Na gałęziach pojawiają się już pierwsze listki i las jest taki "seledynowy". To chyba najpiękniejszy okres roku, gdy przyroda budzi się, ale jeszcze nie ujawnia swojej urody w pełniej krasie.
Tutaj widok z okna balkonowego. Czyż zielona mgiełka w oddali nie jest fantastyczna?
A tu bratki na balkonie. Skrzynka oczywiście jest biała.
Pogoda dziś znowu była łaskawa, zrobiło się przyjemnie ciepło i dlatego popołudniową kawę wypiłam na balkonie. Zainaugurowałam w ten sposób letni czas picia kawy, choć do pełni sezonu jeszcze daleko, szczególnie do porannej kawy.
Dawno nie dawałam/nie pisałam kulinarnie, dlatego dziś pokazuję dwa zdjęcia. Pierwsze to filet z indyka faszerowany szpinakiem, serem i pieczony w cieście francuskim.
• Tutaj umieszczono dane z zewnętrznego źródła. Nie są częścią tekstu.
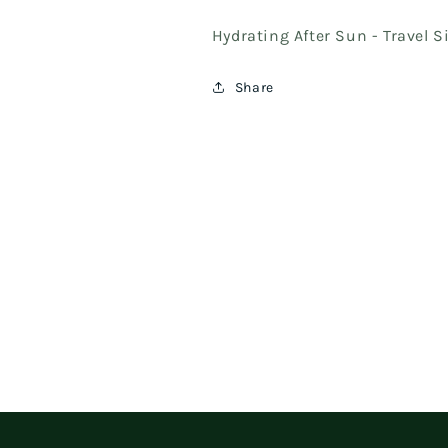
Hydrating After Sun - Travel 
Share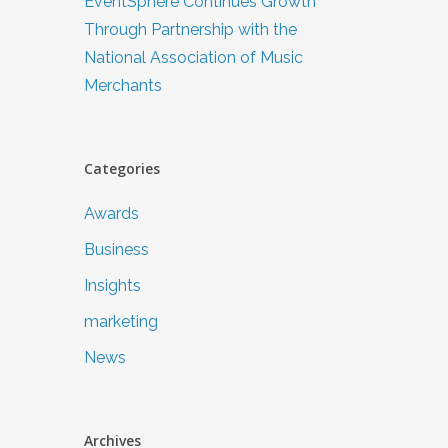
EventSphere Continues Growth
Through Partnership with the
National Association of Music
Merchants
Categories
Awards
Business
Insights
marketing
News
Archives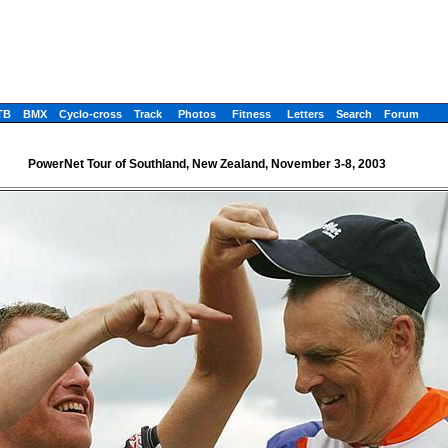
TB
BMX
Cyclo-cross
Track
Photos
Fitness
Letters
Search
Forum
PowerNet Tour of Southland, New Zealand, November 3-8, 2003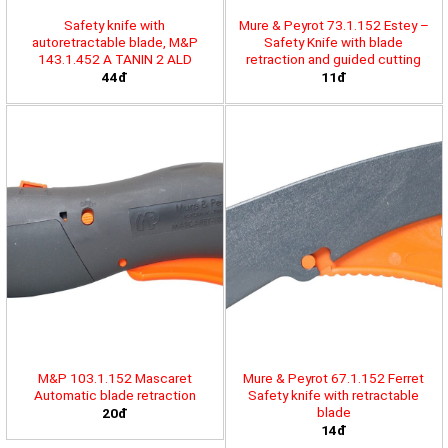
Safety knife with
Mure & Peyrot 73.1.152 Estey –
autoretractable blade, M&P
Safety Knife with blade
143.1.452 A TANIN 2 ALD
retraction and guided cutting
44đ
11đ
M&P 103.1.152 Mascaret
Mure & Peyrot 67.1.152 Ferret
Automatic blade retraction
Safety knife with retractable
blade
20đ
14đ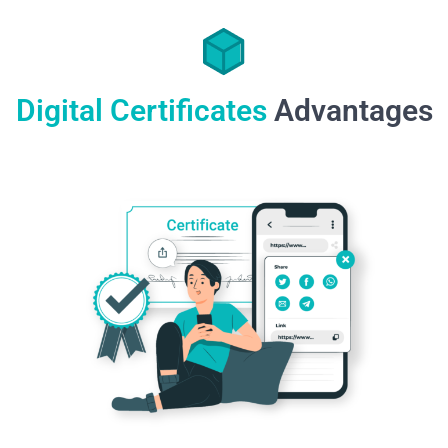
Digital Certificates
Advantages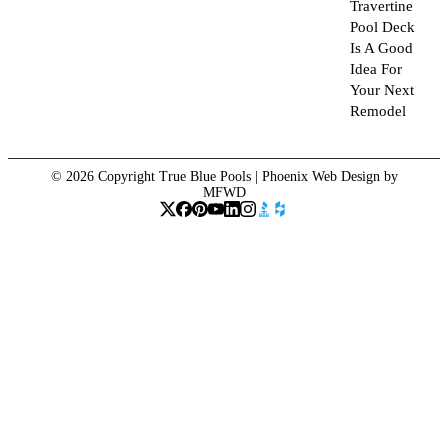
Travertine
Pool Deck
Is A Good
Idea For
Your Next
Remodel
© 2026 Copyright True Blue Pools |
Phoenix Web Design
by
MFWD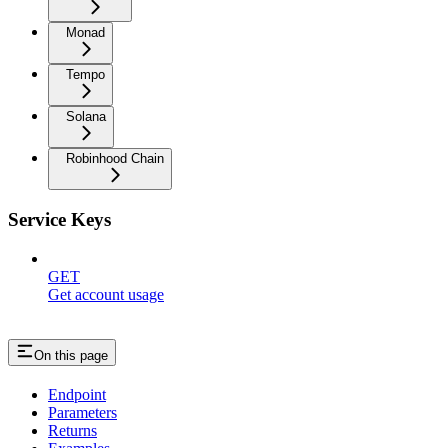
Monad
Tempo
Solana
Robinhood Chain
Service Keys
GET
Get account usage
On this page
Endpoint
Parameters
Returns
Do tego rukola z roszpunka polane sosem z oliwy z oliwek i żurawiny z płatkami migdałów.
Filet z indyka w cieście francuskim:
- jeden filet z indyka ( waga ok 1 kg, może być mniejszy)
- mrożone ciasto francuskie
- szpinak ( mrożony lub świeży - ja miałam mrożony)
- ser Gouda Grande
- pieprz, sól, majeranek
- ząbek czosnku
- 1/4 kostki rosołowej warzywnej
- masło
ciasto francuskie rozłożyć, naciąć na bokach w paski
filet rozciąć ( zrobić z niego "kieszonkę), rozbić, posolić, popieprzyć, posypać majerankiem )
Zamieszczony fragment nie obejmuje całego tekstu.